TASK INPUTS:
....................

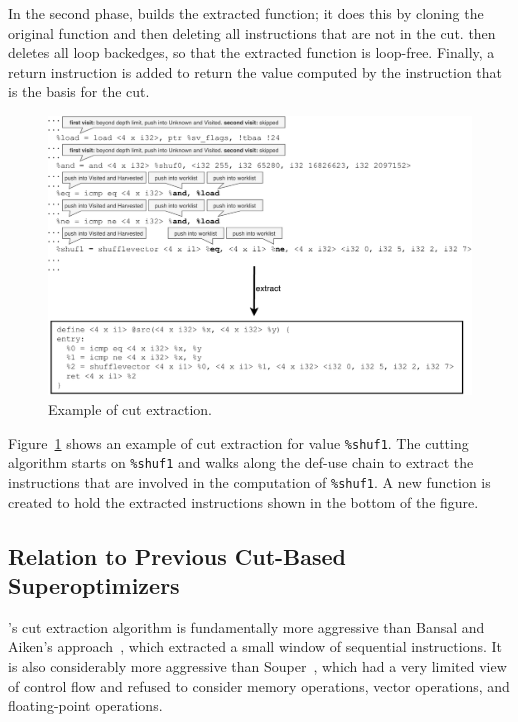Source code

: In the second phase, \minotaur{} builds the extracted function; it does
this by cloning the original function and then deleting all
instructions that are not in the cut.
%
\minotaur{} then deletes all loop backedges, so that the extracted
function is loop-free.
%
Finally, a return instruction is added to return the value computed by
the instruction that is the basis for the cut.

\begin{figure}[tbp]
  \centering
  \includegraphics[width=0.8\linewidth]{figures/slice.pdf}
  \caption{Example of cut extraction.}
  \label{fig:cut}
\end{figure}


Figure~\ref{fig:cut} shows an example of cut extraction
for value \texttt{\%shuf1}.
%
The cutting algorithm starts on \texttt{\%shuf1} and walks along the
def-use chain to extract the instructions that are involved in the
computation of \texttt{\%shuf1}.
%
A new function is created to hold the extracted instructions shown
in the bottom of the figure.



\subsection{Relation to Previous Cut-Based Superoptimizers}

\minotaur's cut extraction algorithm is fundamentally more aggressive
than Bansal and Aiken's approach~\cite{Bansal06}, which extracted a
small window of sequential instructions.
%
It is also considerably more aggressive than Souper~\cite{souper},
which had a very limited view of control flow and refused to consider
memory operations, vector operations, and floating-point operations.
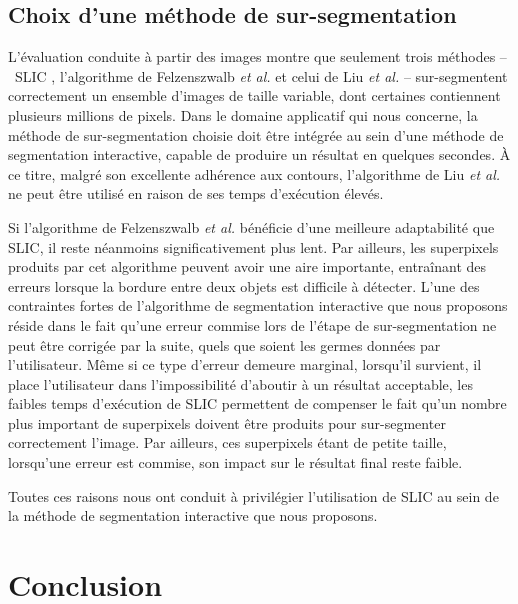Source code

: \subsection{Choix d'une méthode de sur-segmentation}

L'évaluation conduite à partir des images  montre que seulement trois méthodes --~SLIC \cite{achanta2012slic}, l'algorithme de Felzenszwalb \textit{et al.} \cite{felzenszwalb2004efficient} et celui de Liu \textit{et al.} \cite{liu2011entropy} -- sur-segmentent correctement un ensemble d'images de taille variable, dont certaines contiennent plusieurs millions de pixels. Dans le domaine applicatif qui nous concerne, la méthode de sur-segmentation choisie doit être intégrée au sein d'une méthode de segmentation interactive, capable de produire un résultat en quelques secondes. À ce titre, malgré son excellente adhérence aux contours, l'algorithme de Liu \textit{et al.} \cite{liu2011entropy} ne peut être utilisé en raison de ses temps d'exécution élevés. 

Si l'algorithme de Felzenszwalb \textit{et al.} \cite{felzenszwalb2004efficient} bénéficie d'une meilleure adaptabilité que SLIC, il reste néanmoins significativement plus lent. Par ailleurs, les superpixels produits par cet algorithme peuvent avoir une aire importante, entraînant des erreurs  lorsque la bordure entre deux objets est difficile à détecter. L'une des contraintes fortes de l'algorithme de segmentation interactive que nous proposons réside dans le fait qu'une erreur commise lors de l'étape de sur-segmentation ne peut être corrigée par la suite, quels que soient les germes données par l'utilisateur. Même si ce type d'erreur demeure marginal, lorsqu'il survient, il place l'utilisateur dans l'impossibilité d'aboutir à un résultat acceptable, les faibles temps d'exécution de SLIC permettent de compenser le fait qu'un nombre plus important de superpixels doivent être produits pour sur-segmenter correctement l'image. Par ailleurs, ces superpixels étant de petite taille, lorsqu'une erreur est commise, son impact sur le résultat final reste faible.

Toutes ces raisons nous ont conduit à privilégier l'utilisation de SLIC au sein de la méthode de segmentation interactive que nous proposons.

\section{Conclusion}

....................

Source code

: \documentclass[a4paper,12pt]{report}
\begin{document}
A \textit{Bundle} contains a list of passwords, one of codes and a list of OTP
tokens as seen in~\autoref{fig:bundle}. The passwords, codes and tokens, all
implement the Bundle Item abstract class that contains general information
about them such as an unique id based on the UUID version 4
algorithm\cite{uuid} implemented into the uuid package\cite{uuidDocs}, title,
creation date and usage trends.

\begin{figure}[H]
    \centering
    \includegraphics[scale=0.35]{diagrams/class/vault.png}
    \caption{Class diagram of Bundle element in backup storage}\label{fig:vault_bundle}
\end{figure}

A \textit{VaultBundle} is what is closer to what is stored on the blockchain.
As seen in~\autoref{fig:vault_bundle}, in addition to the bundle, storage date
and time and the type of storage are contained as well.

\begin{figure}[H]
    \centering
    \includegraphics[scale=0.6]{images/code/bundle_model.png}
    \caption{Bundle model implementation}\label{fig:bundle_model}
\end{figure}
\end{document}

....................

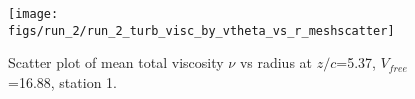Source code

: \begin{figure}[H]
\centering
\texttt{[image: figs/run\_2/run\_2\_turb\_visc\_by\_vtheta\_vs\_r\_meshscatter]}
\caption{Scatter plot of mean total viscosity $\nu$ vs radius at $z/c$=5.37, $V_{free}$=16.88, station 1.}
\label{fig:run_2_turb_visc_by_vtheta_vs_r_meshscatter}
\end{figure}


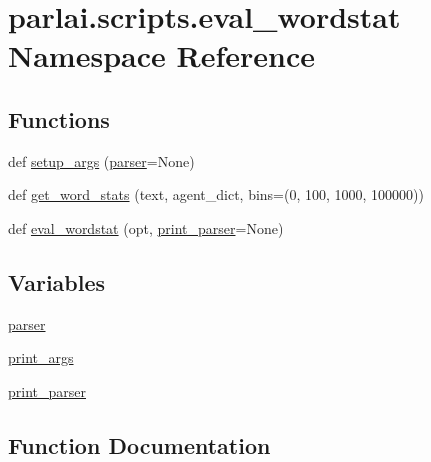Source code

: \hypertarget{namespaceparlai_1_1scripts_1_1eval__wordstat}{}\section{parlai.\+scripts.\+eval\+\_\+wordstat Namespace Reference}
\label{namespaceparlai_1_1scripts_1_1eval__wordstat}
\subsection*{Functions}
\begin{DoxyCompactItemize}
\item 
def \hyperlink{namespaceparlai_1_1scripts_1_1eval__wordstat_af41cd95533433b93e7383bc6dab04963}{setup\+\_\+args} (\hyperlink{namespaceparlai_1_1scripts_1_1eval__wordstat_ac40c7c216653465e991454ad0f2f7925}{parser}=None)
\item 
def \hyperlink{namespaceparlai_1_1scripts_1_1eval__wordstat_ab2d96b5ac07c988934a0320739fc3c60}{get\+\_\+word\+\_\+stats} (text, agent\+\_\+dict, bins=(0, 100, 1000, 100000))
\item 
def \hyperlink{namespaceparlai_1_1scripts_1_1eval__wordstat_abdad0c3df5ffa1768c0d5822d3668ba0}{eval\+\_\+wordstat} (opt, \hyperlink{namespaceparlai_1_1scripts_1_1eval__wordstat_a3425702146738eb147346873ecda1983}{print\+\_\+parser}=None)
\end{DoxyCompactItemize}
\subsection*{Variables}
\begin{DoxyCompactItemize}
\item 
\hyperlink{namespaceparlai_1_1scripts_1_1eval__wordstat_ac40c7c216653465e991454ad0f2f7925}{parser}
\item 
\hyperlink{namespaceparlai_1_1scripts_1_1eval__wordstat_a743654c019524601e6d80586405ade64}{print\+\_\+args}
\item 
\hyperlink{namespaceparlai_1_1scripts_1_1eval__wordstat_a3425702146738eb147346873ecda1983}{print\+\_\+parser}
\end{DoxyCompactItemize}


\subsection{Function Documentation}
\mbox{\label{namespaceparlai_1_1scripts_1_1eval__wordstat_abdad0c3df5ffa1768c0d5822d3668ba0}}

....................

WORK ITEM:
Your answer must be the lines above from the one containing "Finally, a return" to the one containing "It is also considerably", both included, restated word for word.

TASK RESPONSE:
Finally, a return instruction is added to return the value computed by
the instruction that is the basis for the cut.

\begin{figure}[tbp]
  \centering
  \includegraphics[width=0.8\linewidth]{figures/slice.pdf}
  \caption{Example of cut extraction.}
  \label{fig:cut}
\end{figure}


Figure~\ref{fig:cut} shows an example of cut extraction
for value \texttt{\%shuf1}.
%
The cutting algorithm starts on \texttt{\%shuf1} and walks along the
def-use chain to extract the instructions that are involved in the
computation of \texttt{\%shuf1}.
%
A new function is created to hold the extracted instructions shown
in the bottom of the figure.



\subsection{Relation to Previous Cut-Based Superoptimizers}

\minotaur's cut extraction algorithm is fundamentally more aggressive
than Bansal and Aiken's approach~\cite{Bansal06}, which extracted a
small window of sequential instructions.
%
It is also considerably more aggressive than Souper~\cite{souper},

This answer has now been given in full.